# Find all subsequences in the sequence

### Nikita Zonov ・2 min read

Let's start with the signature of our function

```
def groupSubseq[T](in: Seq[T])(p: (T, T) => Boolean): Seq[Seq[T]]
```

Here **p** is predicate we use before add item to the existing subseq or create new one

We are going to use foldLeft

```
def groupSubseq[T](in: Seq[T])(p: (T, T) => Boolean): Seq[Seq[T]] = in
.foldLeft(Seq.empty[Seq[T]])((seq, item) => seq match {
case Nil => Seq(Seq(item)) // processing first element
case currentSeq +: tail =>
if (p(currentSeq.head, item)) {
// new element satisfies the condition, add it to the subsequence
(item +: currentSeq) +: tail
} else {
// new element not satisfies the condition, start new subsequence
Seq(item) +: seq
}
})
```

Looks like we've done here.

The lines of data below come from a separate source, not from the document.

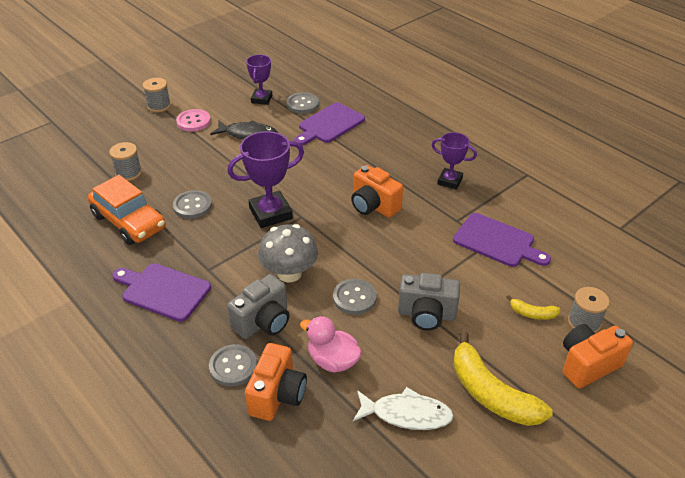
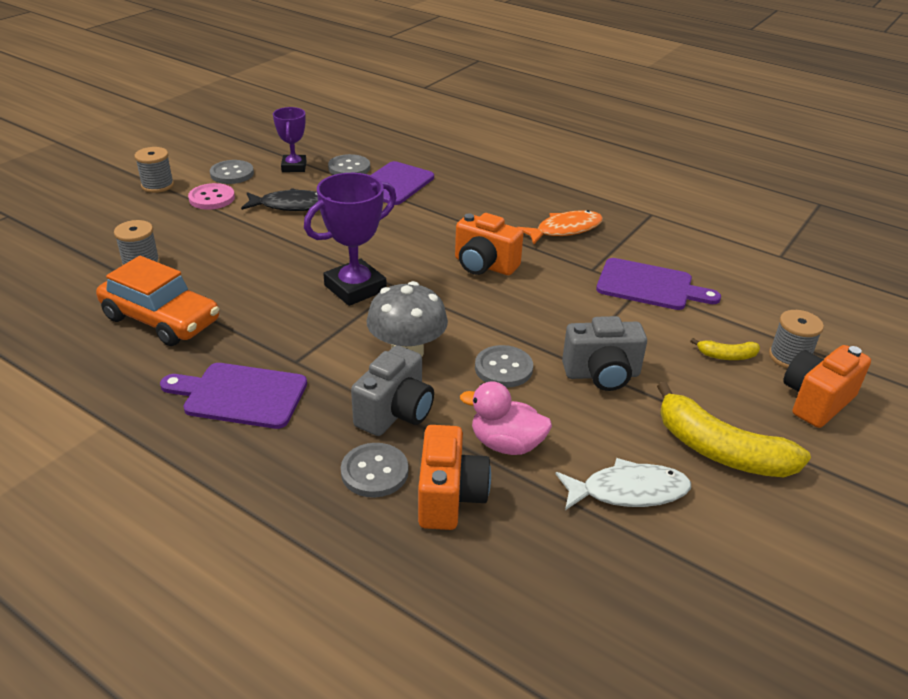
camera: 15 degrees left, 5 degrees down
(192, 206) = (245, 291): grey button -> grey button (232, 174)
(450, 181) = (565, 230): purple trophy -> orange fish

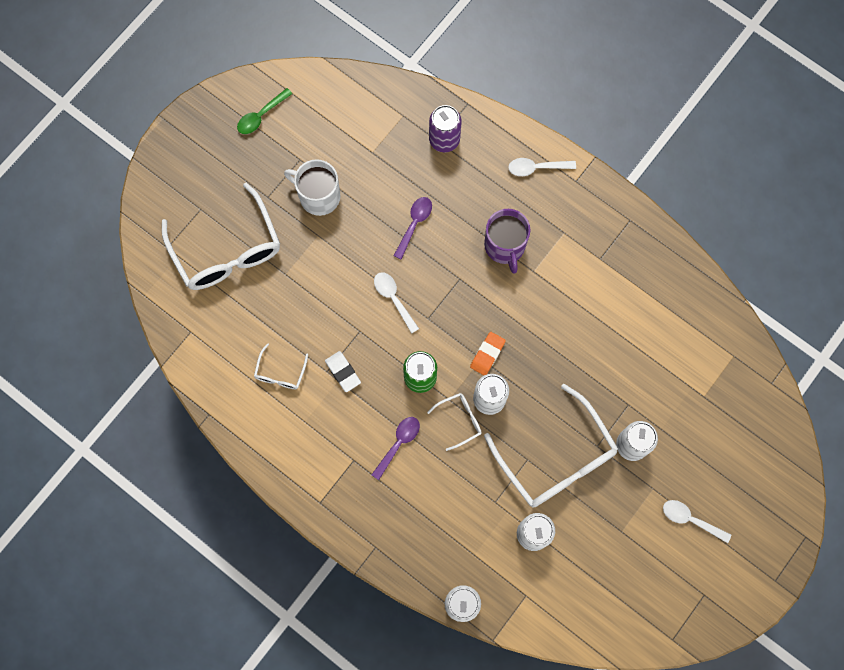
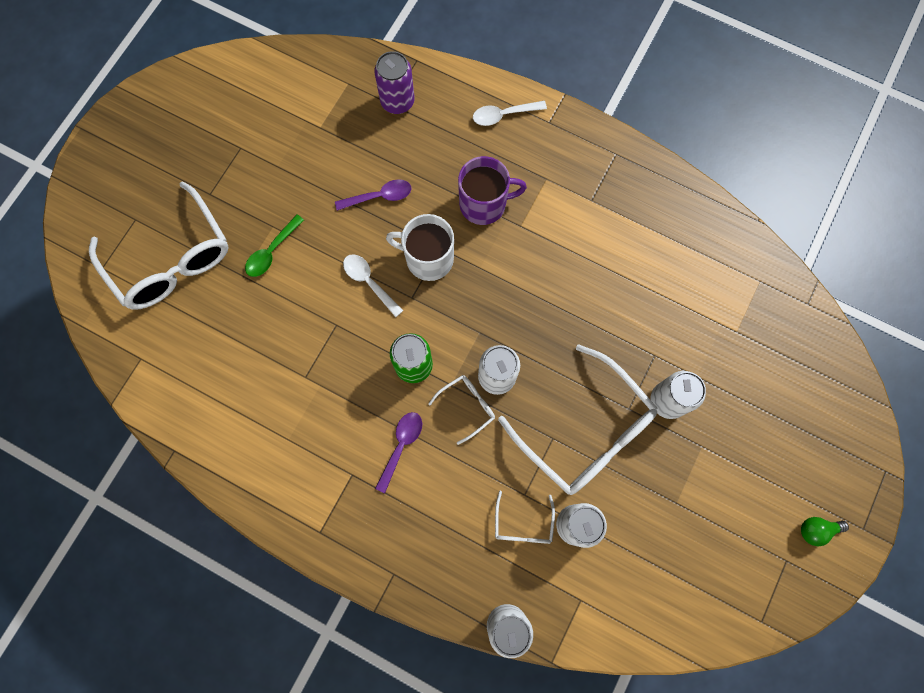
camera: 10 degrees left, 0 degrees up
(261, 116) = (190, 108): green spoon -> green spoon (272, 251)
(280, 373) = (251, 388): white glasses -> white glasses (523, 525)
(318, 196) = (267, 183): white mug -> white mug (428, 258)
(343, 372) = (324, 374): white eraser -> none
(414, 224) = (379, 196): purple spoon -> purple spoon turned 60 degrees clockwise
(487, 354) = (485, 326): orange eraser -> none
(505, 246) = (484, 204): purple mug -> purple mug turned 75 degrees counterclockwise
(690, 519) = (752, 475): white spoon -> none
(735, 574) = (816, 530): none -> green light bulb

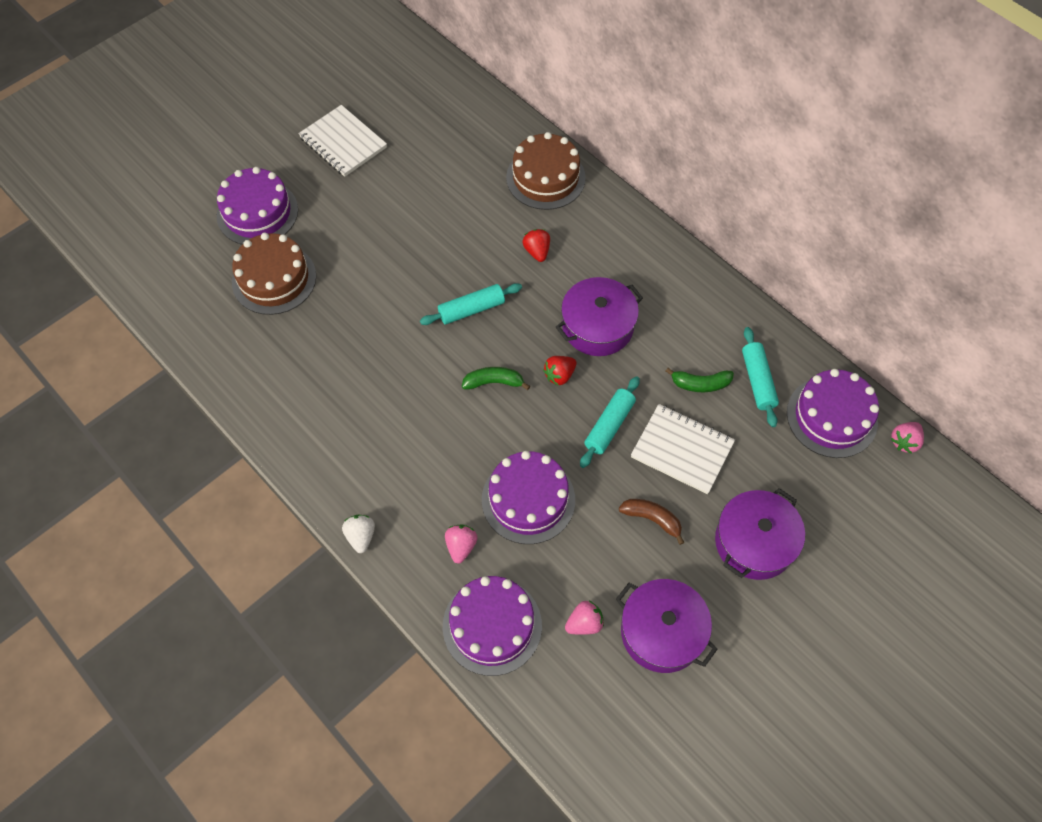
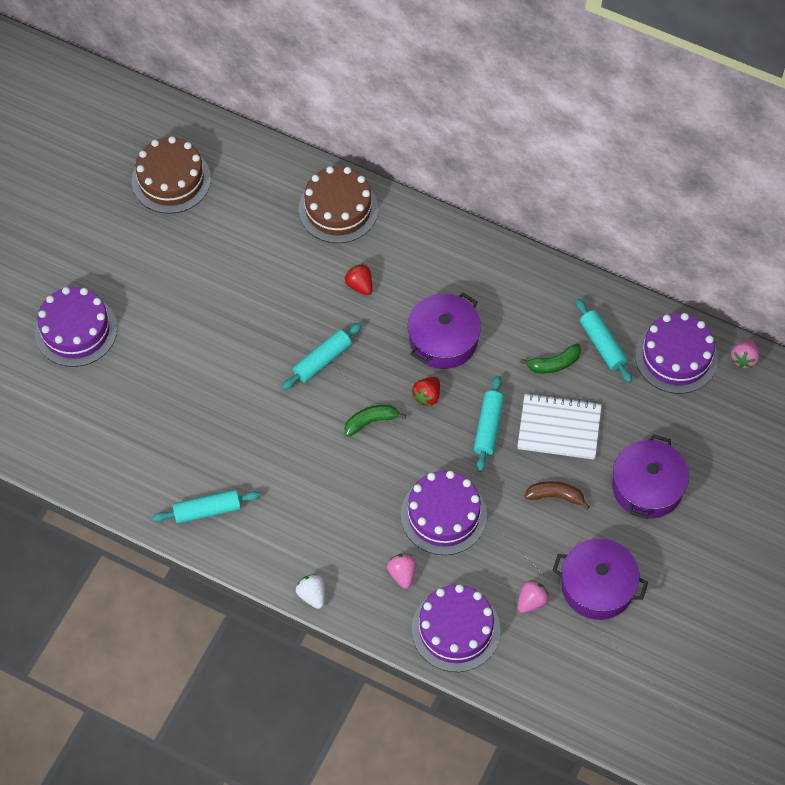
camera: 20 degrees left, 0 degrees up
(274, 279) = (123, 390): brown cake -> brown cake (171, 180)
(298, 416) = (207, 510): none -> turquoise rolling pin
(343, 143) = (126, 233): white notebook -> none

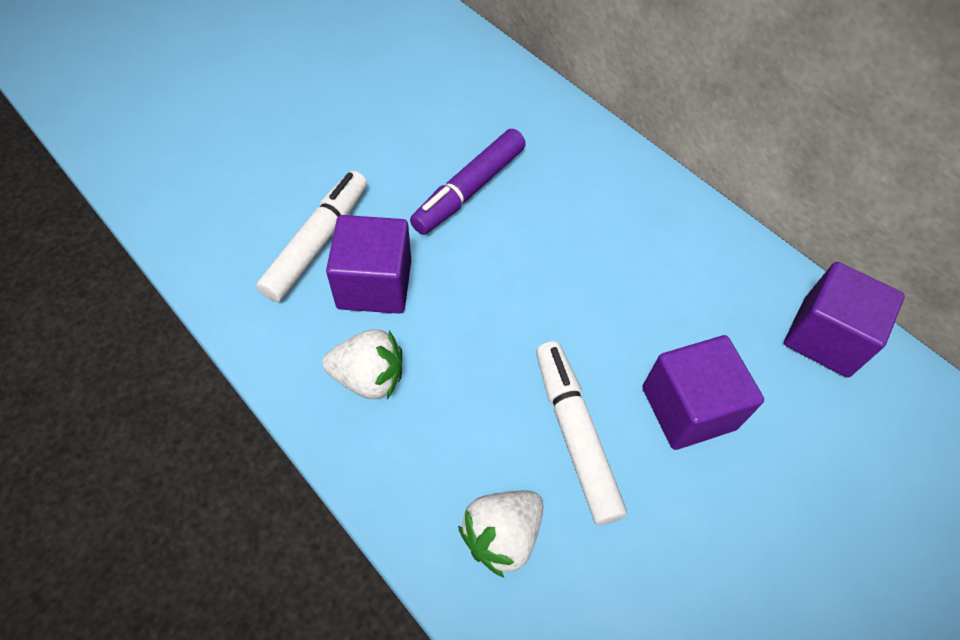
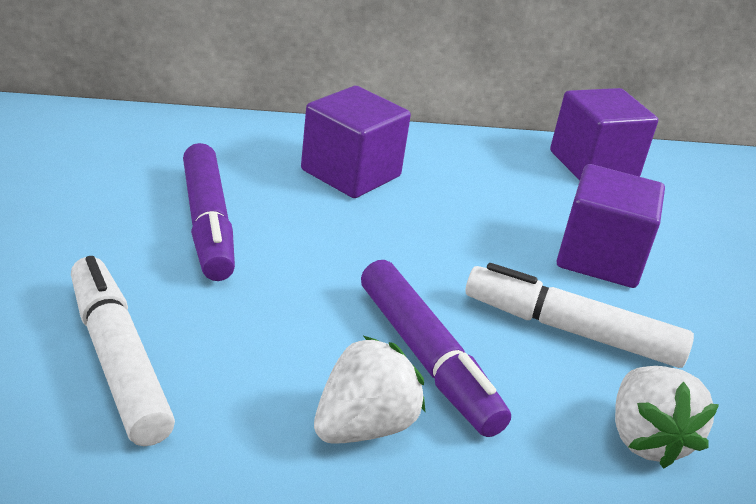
camera: 55 degrees left, 25 degrees down
(374, 284) = (241, 352): purple cube -> purple cube (351, 173)
(458, 371) = (426, 359): none -> purple marker

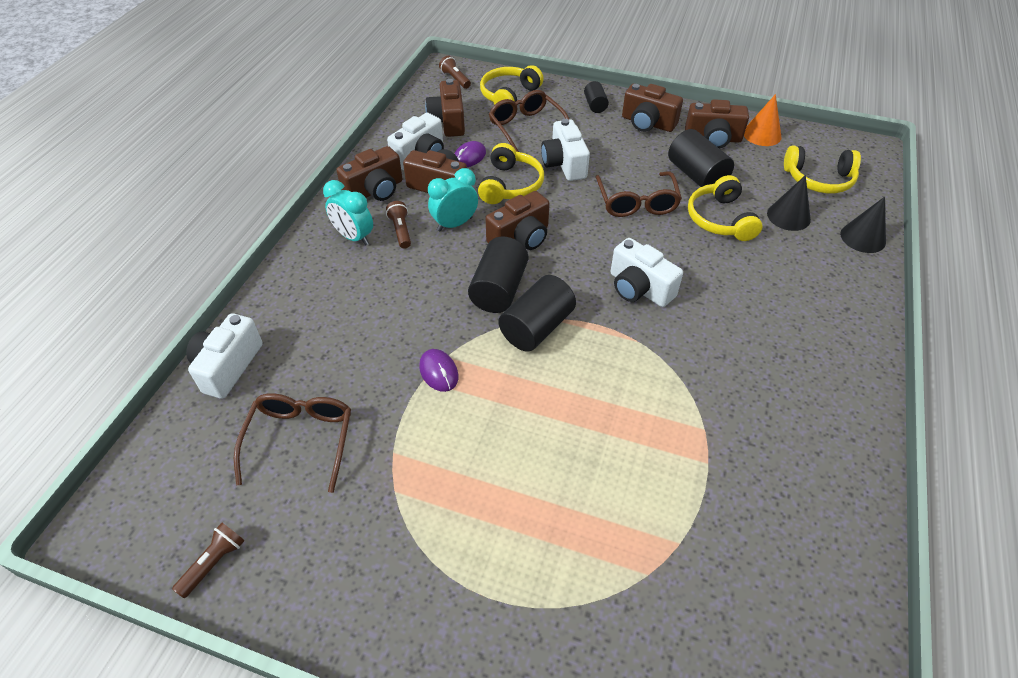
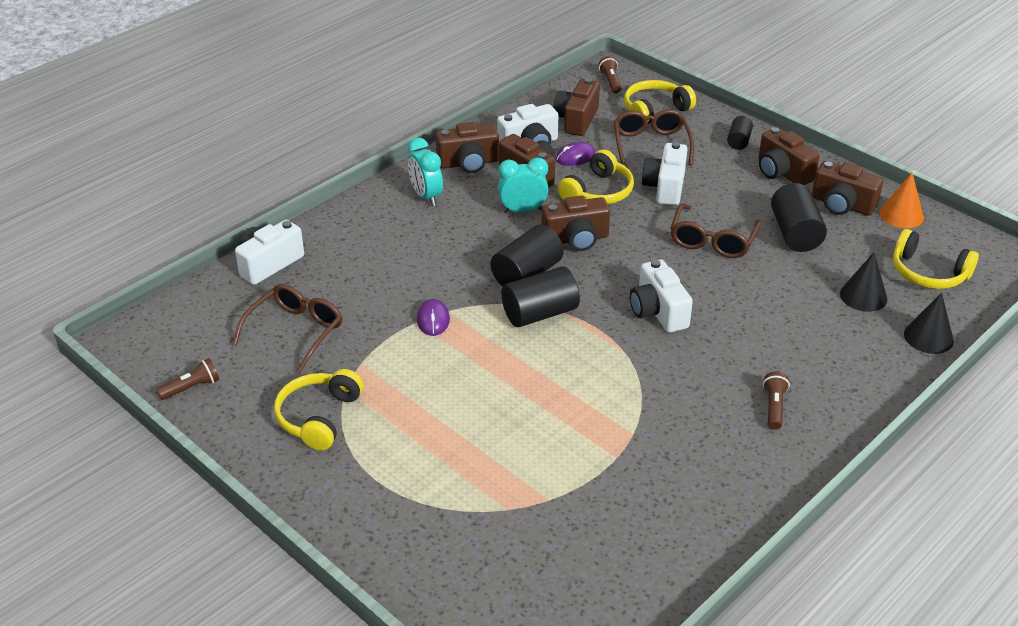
camera: 25 degrees right, 10 degrees down
(401, 231) = (470, 203): brown flashlight -> brown flashlight (774, 407)
(720, 219) = (787, 278): yellow headphones -> yellow headphones (319, 417)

But let me explain ))... This post is a result of a few similar tasks I've faced recently.

**Task 1**

*Find all the sequences of the same character in the given string and count number of the character in each sequence*

```
def countChar(seq: String): Seq[Char, Int] = ???
val test1 = "aaabbaaaabbb"
countChar(test1)
//res0: List((a,3), (b,2), (a,4), (b,3))
```

**Task 2**

*Count number of all the sequences of the same sign in the given sequence of Int*

```
def countSign(seq: Set[Int]): Int = ???
val test1 = Seq(1, 2, 3, -3, -2, 6, 7, 8, 9, -3, -1, -6, 7)
countSign(test1)
//res0: 3
```

Using our recent invention we may solve it easily

```
def countChar(seq: String) =
groupSubseq(seq)(_ == _).map(seq => seq.head -> seq.length).reverse
countChar("aaabbaaacddddd")
// res0: Seq[(Char, Int)] = List((a,3), (b,2), (a,3), (c,1), (d,5))
def countSign(seq: Seq[Int]) = groupSubseq(seq)(_ * _ > 0).count(_.length > 2)
countSign(Seq(1, 2, 3, 4, -1, 1, -1, -2, -3, -4, 0, 0, 0))
// res1: Int = 2
```

I hope to see your pros and cons in the comments. Thanks for reading.